### The input
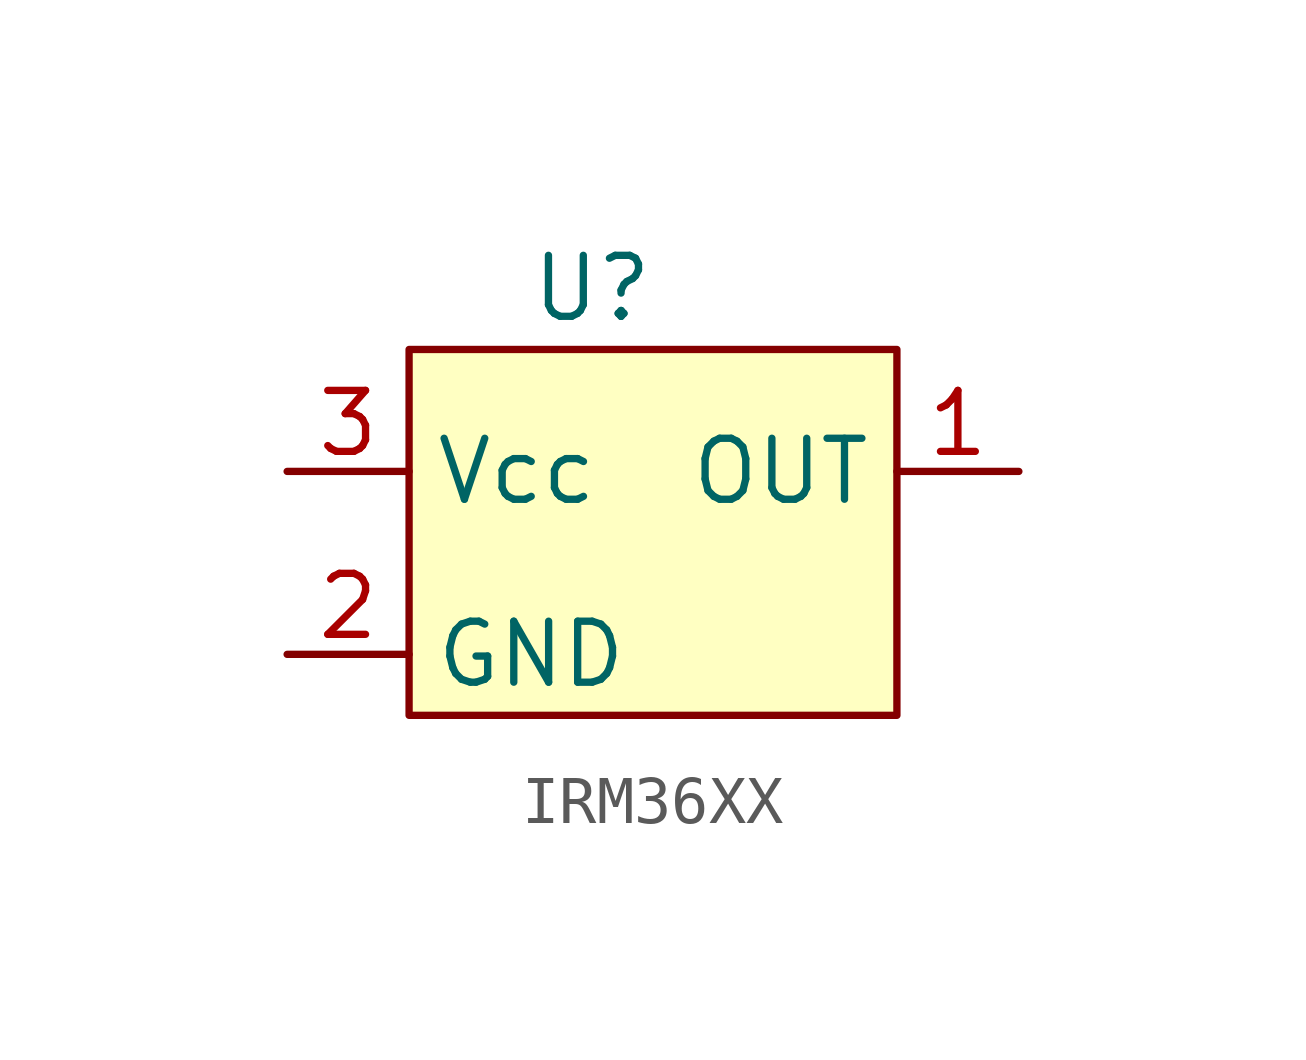
<source format=kicad_sym>
(kicad_symbol_lib
  (version 20220914)
  (generator kicad_symbol_editor)
  (symbol "IRM36XX"
    (property "Reference" "U"
      (at -1.27 3.81 0)
      (effects (font (size 1.27 1.27))))
    (property "Value" ""
      (at 0 0 0)
      (effects (font (size 1.27 1.27))))
    (symbol "IRM36XX_1_1"
      (rectangle (start -5.08 2.54) (end 5.08 -5.08) (stroke (width 0) (type default)) (fill (type background)))
      (pin output line (at 7.62 0 180) (length 2.54) (name "OUT" (effects (font (size 1.27 1.27)))) (number "1" (effects (font (size 1.27 1.27)))))
      (pin power_in line (at -7.62 -3.81 0) (length 2.54) (name "GND" (effects (font (size 1.27 1.27)))) (number "2" (effects (font (size 1.27 1.27)))))
      (pin power_in line (at -7.62 0 0) (length 2.54) (name "Vcc" (effects (font (size 1.27 1.27)))) (number "3" (effects (font (size 1.27 1.27))))))))
</source>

### Task
Each line from the one containing "(kicad_symbol_lib" through the end of the material must be returned exactly; no other line should appear.

### Response to this task
(kicad_symbol_lib
  (version 20220914)
  (generator kicad_symbol_editor)
  (symbol "IRM36XX"
    (property "Reference" "U"
      (at -1.27 3.81 0)
      (effects (font (size 1.27 1.27))))
    (property "Value" ""
      (at 0 0 0)
      (effects (font (size 1.27 1.27))))
    (symbol "IRM36XX_1_1"
      (rectangle (start -5.08 2.54) (end 5.08 -5.08) (stroke (width 0) (type default)) (fill (type background)))
      (pin output line (at 7.62 0 180) (length 2.54) (name "OUT" (effects (font (size 1.27 1.27)))) (number "1" (effects (font (size 1.27 1.27)))))
      (pin power_in line (at -7.62 -3.81 0) (length 2.54) (name "GND" (effects (font (size 1.27 1.27)))) (number "2" (effects (font (size 1.27 1.27)))))
      (pin power_in line (at -7.62 0 0) (length 2.54) (name "Vcc" (effects (font (size 1.27 1.27)))) (number "3" (effects (font (size 1.27 1.27))))))))
</source>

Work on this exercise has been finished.